Information given
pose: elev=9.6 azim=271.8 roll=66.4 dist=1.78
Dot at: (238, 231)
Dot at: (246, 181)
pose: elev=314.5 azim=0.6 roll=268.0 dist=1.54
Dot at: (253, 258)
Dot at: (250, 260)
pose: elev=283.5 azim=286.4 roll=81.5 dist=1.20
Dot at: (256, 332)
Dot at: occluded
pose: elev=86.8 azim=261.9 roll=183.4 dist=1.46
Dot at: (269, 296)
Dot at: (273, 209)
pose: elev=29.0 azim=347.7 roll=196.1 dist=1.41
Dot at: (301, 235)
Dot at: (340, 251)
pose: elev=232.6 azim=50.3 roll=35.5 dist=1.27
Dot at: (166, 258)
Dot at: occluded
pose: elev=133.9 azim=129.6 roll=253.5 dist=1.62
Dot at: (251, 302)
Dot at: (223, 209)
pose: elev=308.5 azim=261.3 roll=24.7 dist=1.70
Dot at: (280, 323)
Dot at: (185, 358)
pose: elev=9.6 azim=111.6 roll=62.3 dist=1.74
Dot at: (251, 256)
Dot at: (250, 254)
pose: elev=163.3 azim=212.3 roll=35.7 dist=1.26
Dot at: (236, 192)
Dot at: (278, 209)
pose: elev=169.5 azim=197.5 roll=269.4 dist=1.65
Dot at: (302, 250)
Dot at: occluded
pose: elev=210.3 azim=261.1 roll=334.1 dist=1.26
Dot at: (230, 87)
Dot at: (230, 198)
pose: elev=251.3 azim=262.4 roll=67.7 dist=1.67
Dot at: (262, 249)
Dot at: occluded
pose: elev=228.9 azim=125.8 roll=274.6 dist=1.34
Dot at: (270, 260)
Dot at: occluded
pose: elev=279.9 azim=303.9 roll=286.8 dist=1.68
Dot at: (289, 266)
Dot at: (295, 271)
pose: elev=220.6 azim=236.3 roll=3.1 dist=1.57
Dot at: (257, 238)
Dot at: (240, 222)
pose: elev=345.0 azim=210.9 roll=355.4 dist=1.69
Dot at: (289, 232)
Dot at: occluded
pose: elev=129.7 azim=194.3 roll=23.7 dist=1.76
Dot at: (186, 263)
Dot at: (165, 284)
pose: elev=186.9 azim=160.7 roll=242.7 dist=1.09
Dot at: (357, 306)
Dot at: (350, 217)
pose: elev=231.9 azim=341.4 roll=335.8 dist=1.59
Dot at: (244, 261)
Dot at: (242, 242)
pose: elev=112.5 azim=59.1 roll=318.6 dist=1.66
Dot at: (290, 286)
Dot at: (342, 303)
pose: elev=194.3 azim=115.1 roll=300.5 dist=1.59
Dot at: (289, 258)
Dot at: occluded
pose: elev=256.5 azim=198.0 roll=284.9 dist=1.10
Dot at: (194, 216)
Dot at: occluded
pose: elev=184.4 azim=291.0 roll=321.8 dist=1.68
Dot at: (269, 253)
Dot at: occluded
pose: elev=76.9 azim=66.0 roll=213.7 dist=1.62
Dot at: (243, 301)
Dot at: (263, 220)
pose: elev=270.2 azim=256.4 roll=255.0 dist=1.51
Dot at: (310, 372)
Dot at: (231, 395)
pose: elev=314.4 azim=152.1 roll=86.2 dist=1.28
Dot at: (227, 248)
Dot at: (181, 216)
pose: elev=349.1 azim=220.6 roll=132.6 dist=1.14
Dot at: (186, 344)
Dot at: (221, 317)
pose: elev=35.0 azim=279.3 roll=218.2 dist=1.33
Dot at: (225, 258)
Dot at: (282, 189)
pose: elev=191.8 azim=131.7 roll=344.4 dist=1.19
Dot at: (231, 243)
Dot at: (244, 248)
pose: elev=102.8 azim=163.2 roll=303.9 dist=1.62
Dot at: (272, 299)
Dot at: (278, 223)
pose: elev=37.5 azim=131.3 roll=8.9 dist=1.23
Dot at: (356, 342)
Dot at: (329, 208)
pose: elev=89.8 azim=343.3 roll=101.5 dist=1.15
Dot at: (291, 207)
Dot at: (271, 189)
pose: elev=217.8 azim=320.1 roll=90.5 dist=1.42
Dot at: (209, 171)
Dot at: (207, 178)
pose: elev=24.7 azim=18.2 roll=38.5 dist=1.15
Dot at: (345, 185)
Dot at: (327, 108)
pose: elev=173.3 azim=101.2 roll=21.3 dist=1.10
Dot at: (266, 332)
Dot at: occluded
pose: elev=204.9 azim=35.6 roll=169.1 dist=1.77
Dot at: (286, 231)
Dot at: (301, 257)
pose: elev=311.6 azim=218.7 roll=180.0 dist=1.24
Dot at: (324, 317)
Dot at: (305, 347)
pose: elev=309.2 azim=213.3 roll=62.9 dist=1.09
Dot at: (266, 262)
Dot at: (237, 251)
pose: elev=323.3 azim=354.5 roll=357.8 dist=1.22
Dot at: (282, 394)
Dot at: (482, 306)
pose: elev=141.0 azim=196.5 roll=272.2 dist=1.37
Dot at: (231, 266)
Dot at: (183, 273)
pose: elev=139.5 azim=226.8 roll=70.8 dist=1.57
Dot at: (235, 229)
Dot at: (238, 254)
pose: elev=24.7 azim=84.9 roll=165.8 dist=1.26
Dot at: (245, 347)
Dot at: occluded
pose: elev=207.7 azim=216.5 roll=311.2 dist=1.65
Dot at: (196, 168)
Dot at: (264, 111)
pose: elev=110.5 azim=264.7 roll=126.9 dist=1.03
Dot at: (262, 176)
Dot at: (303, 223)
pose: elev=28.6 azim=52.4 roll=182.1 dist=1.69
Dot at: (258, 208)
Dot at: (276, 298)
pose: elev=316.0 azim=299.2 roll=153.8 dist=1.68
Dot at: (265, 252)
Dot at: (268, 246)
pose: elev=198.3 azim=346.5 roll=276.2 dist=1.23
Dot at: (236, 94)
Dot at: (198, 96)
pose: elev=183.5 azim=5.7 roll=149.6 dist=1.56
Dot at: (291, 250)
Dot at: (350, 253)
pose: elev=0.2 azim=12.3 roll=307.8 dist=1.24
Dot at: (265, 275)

Stated goal
Write out all of the items above again, replacing "dist" with "distance" wherever it occurs and leaving everything else unchanged.

In response
pose: elev=9.6 azim=271.8 roll=66.4 distance=1.78
Dot at: (238, 231)
Dot at: (246, 181)
pose: elev=314.5 azim=0.6 roll=268.0 distance=1.54
Dot at: (253, 258)
Dot at: (250, 260)
pose: elev=283.5 azim=286.4 roll=81.5 distance=1.20
Dot at: (256, 332)
Dot at: occluded
pose: elev=86.8 azim=261.9 roll=183.4 distance=1.46
Dot at: (269, 296)
Dot at: (273, 209)
pose: elev=29.0 azim=347.7 roll=196.1 distance=1.41
Dot at: (301, 235)
Dot at: (340, 251)
pose: elev=232.6 azim=50.3 roll=35.5 distance=1.27
Dot at: (166, 258)
Dot at: occluded
pose: elev=133.9 azim=129.6 roll=253.5 distance=1.62
Dot at: (251, 302)
Dot at: (223, 209)
pose: elev=308.5 azim=261.3 roll=24.7 distance=1.70
Dot at: (280, 323)
Dot at: (185, 358)
pose: elev=9.6 azim=111.6 roll=62.3 distance=1.74
Dot at: (251, 256)
Dot at: (250, 254)
pose: elev=163.3 azim=212.3 roll=35.7 distance=1.26
Dot at: (236, 192)
Dot at: (278, 209)
pose: elev=169.5 azim=197.5 roll=269.4 distance=1.65
Dot at: (302, 250)
Dot at: occluded
pose: elev=210.3 azim=261.1 roll=334.1 distance=1.26
Dot at: (230, 87)
Dot at: (230, 198)
pose: elev=251.3 azim=262.4 roll=67.7 distance=1.67
Dot at: (262, 249)
Dot at: occluded
pose: elev=228.9 azim=125.8 roll=274.6 distance=1.34
Dot at: (270, 260)
Dot at: occluded
pose: elev=279.9 azim=303.9 roll=286.8 distance=1.68
Dot at: (289, 266)
Dot at: (295, 271)
pose: elev=220.6 azim=236.3 roll=3.1 distance=1.57
Dot at: (257, 238)
Dot at: (240, 222)
pose: elev=345.0 azim=210.9 roll=355.4 distance=1.69
Dot at: (289, 232)
Dot at: occluded
pose: elev=129.7 azim=194.3 roll=23.7 distance=1.76
Dot at: (186, 263)
Dot at: (165, 284)
pose: elev=186.9 azim=160.7 roll=242.7 distance=1.09
Dot at: (357, 306)
Dot at: (350, 217)
pose: elev=231.9 azim=341.4 roll=335.8 distance=1.59
Dot at: (244, 261)
Dot at: (242, 242)
pose: elev=112.5 azim=59.1 roll=318.6 distance=1.66
Dot at: (290, 286)
Dot at: (342, 303)
pose: elev=194.3 azim=115.1 roll=300.5 distance=1.59
Dot at: (289, 258)
Dot at: occluded
pose: elev=256.5 azim=198.0 roll=284.9 distance=1.10
Dot at: (194, 216)
Dot at: occluded
pose: elev=184.4 azim=291.0 roll=321.8 distance=1.68
Dot at: (269, 253)
Dot at: occluded
pose: elev=76.9 azim=66.0 roll=213.7 distance=1.62
Dot at: (243, 301)
Dot at: (263, 220)
pose: elev=270.2 azim=256.4 roll=255.0 distance=1.51
Dot at: (310, 372)
Dot at: (231, 395)
pose: elev=314.4 azim=152.1 roll=86.2 distance=1.28
Dot at: (227, 248)
Dot at: (181, 216)
pose: elev=349.1 azim=220.6 roll=132.6 distance=1.14
Dot at: (186, 344)
Dot at: (221, 317)
pose: elev=35.0 azim=279.3 roll=218.2 distance=1.33
Dot at: (225, 258)
Dot at: (282, 189)
pose: elev=191.8 azim=131.7 roll=344.4 distance=1.19
Dot at: (231, 243)
Dot at: (244, 248)
pose: elev=102.8 azim=163.2 roll=303.9 distance=1.62
Dot at: (272, 299)
Dot at: (278, 223)
pose: elev=37.5 azim=131.3 roll=8.9 distance=1.23
Dot at: (356, 342)
Dot at: (329, 208)
pose: elev=89.8 azim=343.3 roll=101.5 distance=1.15
Dot at: (291, 207)
Dot at: (271, 189)
pose: elev=217.8 azim=320.1 roll=90.5 distance=1.42
Dot at: (209, 171)
Dot at: (207, 178)
pose: elev=24.7 azim=18.2 roll=38.5 distance=1.15
Dot at: (345, 185)
Dot at: (327, 108)
pose: elev=173.3 azim=101.2 roll=21.3 distance=1.10
Dot at: (266, 332)
Dot at: occluded
pose: elev=204.9 azim=35.6 roll=169.1 distance=1.77
Dot at: (286, 231)
Dot at: (301, 257)
pose: elev=311.6 azim=218.7 roll=180.0 distance=1.24
Dot at: (324, 317)
Dot at: (305, 347)
pose: elev=309.2 azim=213.3 roll=62.9 distance=1.09
Dot at: (266, 262)
Dot at: (237, 251)
pose: elev=323.3 azim=354.5 roll=357.8 distance=1.22
Dot at: (282, 394)
Dot at: (482, 306)
pose: elev=141.0 azim=196.5 roll=272.2 distance=1.37
Dot at: (231, 266)
Dot at: (183, 273)
pose: elev=139.5 azim=226.8 roll=70.8 distance=1.57
Dot at: (235, 229)
Dot at: (238, 254)
pose: elev=24.7 azim=84.9 roll=165.8 distance=1.26
Dot at: (245, 347)
Dot at: occluded
pose: elev=207.7 azim=216.5 roll=311.2 distance=1.65
Dot at: (196, 168)
Dot at: (264, 111)
pose: elev=110.5 azim=264.7 roll=126.9 distance=1.03
Dot at: (262, 176)
Dot at: (303, 223)
pose: elev=28.6 azim=52.4 roll=182.1 distance=1.69
Dot at: (258, 208)
Dot at: (276, 298)
pose: elev=316.0 azim=299.2 roll=153.8 distance=1.68
Dot at: (265, 252)
Dot at: (268, 246)
pose: elev=198.3 azim=346.5 roll=276.2 distance=1.23
Dot at: (236, 94)
Dot at: (198, 96)
pose: elev=183.5 azim=5.7 roll=149.6 distance=1.56
Dot at: (291, 250)
Dot at: (350, 253)
pose: elev=0.2 azim=12.3 roll=307.8 distance=1.24
Dot at: (265, 275)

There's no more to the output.